Le cri du rhinocéros : encore des rugissements svp!

L’animateur, acteur, humoriste, scénariste et réalisateur Marc Labrèche ajoute une corde à son arc avec Le cri du rhinocéros, un documentaire dont il assure la narration, les entrevues, le scénario et la réalisation. Cette oeuvre d’une cinquantaine de minutes s’attarde avec originalité et naturel à l’inépuisable sujet qu’est la création, plus précisément sur l’existence ou non d’une date de péremption de la pertinence d’un créateur.

Malgré tout le talent d’un artiste, est-ce qu’il vient un temps où il a tout offert ce qu’il avait à offrir?

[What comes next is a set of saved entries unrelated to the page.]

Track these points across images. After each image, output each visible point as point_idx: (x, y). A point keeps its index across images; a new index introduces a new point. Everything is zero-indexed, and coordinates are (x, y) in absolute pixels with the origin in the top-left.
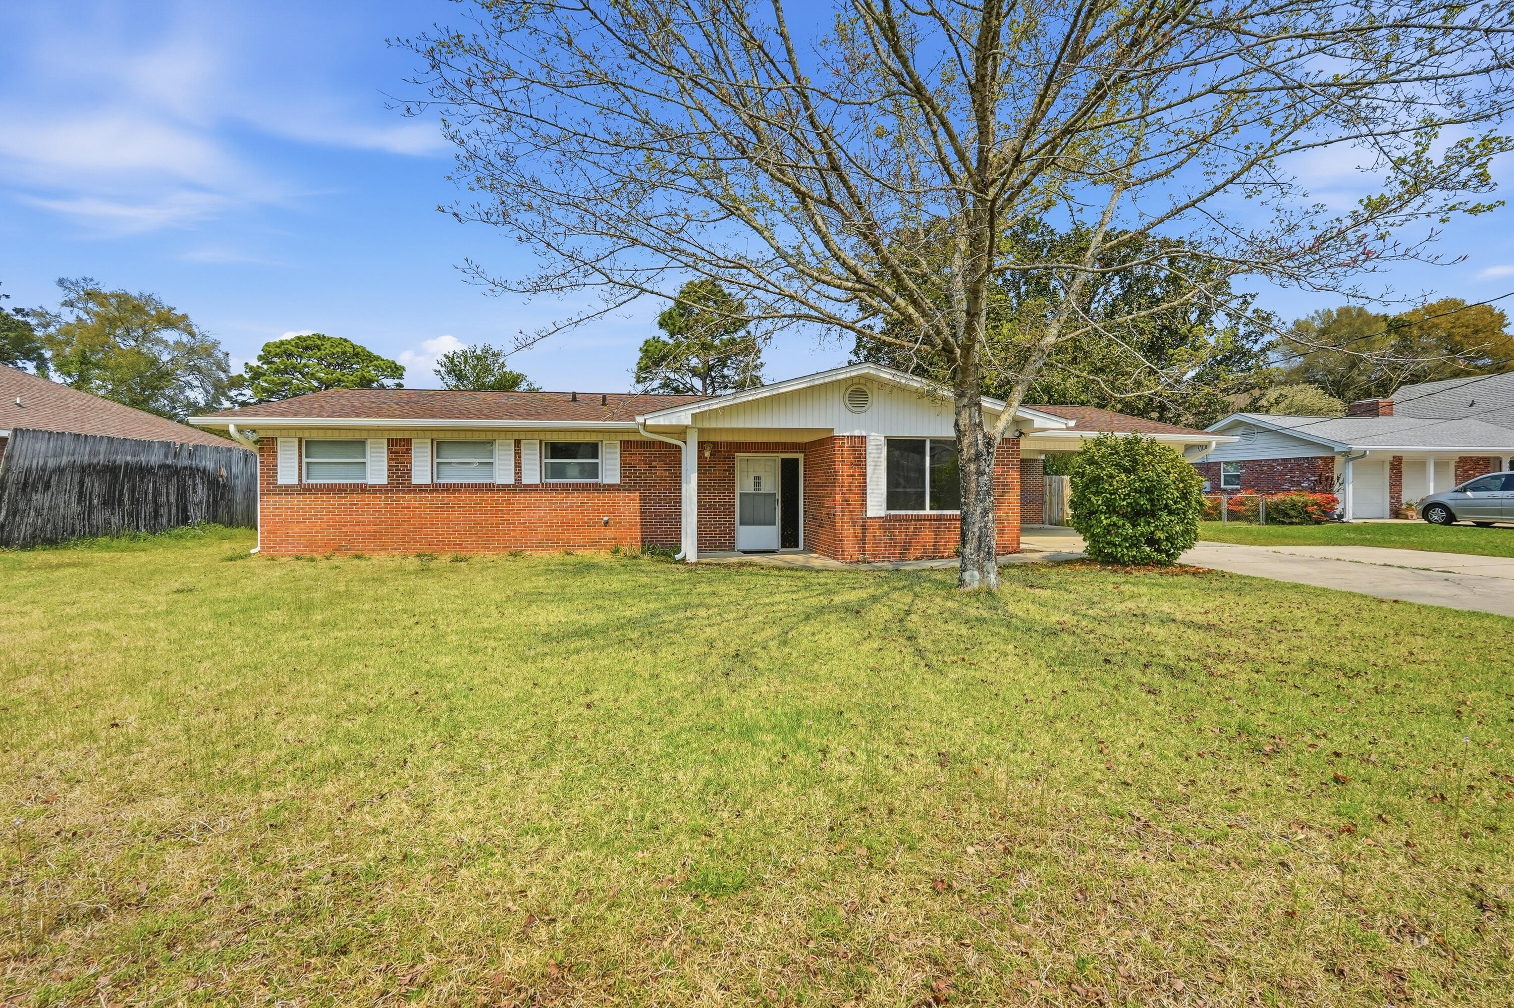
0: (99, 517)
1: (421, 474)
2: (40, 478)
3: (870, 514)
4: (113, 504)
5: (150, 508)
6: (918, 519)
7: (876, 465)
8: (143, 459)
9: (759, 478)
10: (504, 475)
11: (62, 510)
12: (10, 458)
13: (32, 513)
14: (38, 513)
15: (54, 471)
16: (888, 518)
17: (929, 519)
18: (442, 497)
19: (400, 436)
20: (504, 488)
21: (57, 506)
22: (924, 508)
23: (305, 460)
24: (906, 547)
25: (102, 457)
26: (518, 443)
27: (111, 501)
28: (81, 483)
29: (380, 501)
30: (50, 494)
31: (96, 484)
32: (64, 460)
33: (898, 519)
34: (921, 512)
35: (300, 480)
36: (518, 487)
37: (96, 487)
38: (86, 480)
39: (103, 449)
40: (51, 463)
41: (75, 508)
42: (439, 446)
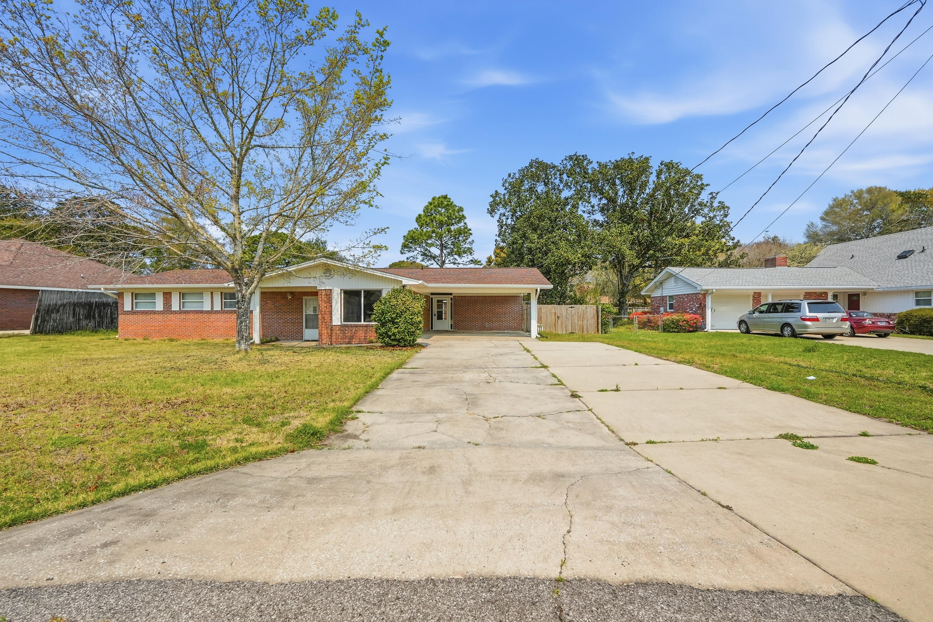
0: (84, 323)
1: (175, 307)
2: (54, 308)
3: (334, 324)
4: (90, 318)
5: (109, 320)
6: (356, 326)
7: (337, 303)
8: (105, 300)
9: (316, 308)
10: (207, 307)
11: (65, 320)
12: (40, 301)
13: (52, 321)
14: (54, 321)
15: (61, 305)
16: (342, 326)
17: (362, 326)
18: (183, 316)
19: (167, 291)
20: (207, 312)
21: (63, 319)
22: (361, 322)
23: (134, 301)
24: (351, 338)
25: (83, 299)
26: (212, 293)
27: (88, 317)
28: (74, 310)
29: (160, 317)
30: (59, 314)
31: (81, 310)
32: (65, 301)
33: (346, 326)
34: (360, 323)
35: (132, 309)
36: (212, 312)
37: (82, 312)
38: (77, 309)
39: (83, 297)
40: (59, 302)
41: (71, 319)
42: (183, 295)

Est-il condamné à la répétition? Est-ce que ses meilleures créations apparaissent seulement au début de sa carrière ou l’expérience peut donner lieu à un trésor insoupçonné? Est-ce réellement possible de se réinventer et de sortir du carcan de la signature? Fasciné et habité par ce type de questions, l’animateur de Cette année-là  a eu envie de les décortiquer humblement et franchement en compagnie d’une impressionnante et éclectique brochette de cinéastes et d’auteurs canadiens, québécois, américains et français regroupant notamment Denis Villeneuve, Xavier Dolan, Daniel Bélanger, Alexandre Jardin, Atom EgoyanPatrice Leconte, Frédéric Beigbeder, John Irving , Charlotte Gainsbourg et Ariane Moffatt

Ce n’est pas l’étiquette de documentariste qui empêche Marc Labrèche de perdre son inlassable signature déjantée, bien au contraire. Il truffe sa trame narrative de moments délicieusement absurdes comme la présence d’extraterrestres lisant  tranquillement un journal dans un café huppé. Parfois, cela brise le rythme mais, la plupart du temps, les instants d’humour permettent une meilleure compréhension des thématiques  certes complexes mais ô combien accrocheuses.

La principale force du Cri du rhinocéros réside justement là : dans le fluide contraste entre convivialité et frivolité. Évidemment à l’aise, l’intervieweur interroge avec une passion sincère  -et sans petits cartons-  des artistes qu’il apprécie visiblement dans le confort d’un atelier de création, d’un studio d’enregistrement ou d’un salon de thé. L’habile montage des entrevues attirera les spectateurs de par sa diversité et son dynamisme. Les réponses bien souvent déconcertantes des artistes ne tombent jamais dans la redondance, ce qui permet au public d’avoir sa propre opinion et d’être l’unique juge de la pertinence et véracité des propos émis, ce qui, bien sûr, s’inscrit parfaitement dans l’intention première de ce documentaire. 

Marc Labrèche ne fournit  d’ailleurs pas de réponses claires, et c’est exactement ce qui distingue Le cri du rhinocéros. Malheureusement, le format d’une heure entraîne des coupures déchirantes qui nous font espérer une suite. D’autres enjeux, comme la popularité et le besoin de se nourrir trois fois par jour malgré des œuvres moins alléchantes, ne sont abordés qu’en surface alors qu’ils regorgent de potentiel. Les raisons qui ont mené Labrèche à choisir ces artistes plutôt que d’autres de même que ses propres réflexions sur le sujet auraient également été des filons plus qu’intéressants à exploiter.

Le cri du rhinocéros sera présenté sur les ondes d’ICI RADIO-CANADA TÉLÉ ce soir, le mardi 27 novembre à 21h00. Il sera en rediffusion sur ICI ARTV le 14 janvier 2019 à 20h30 et sur ICI RDI le 3 mai 2019. Le documentaire sera également disponible sur la plateforme d’ICI TOU.TV.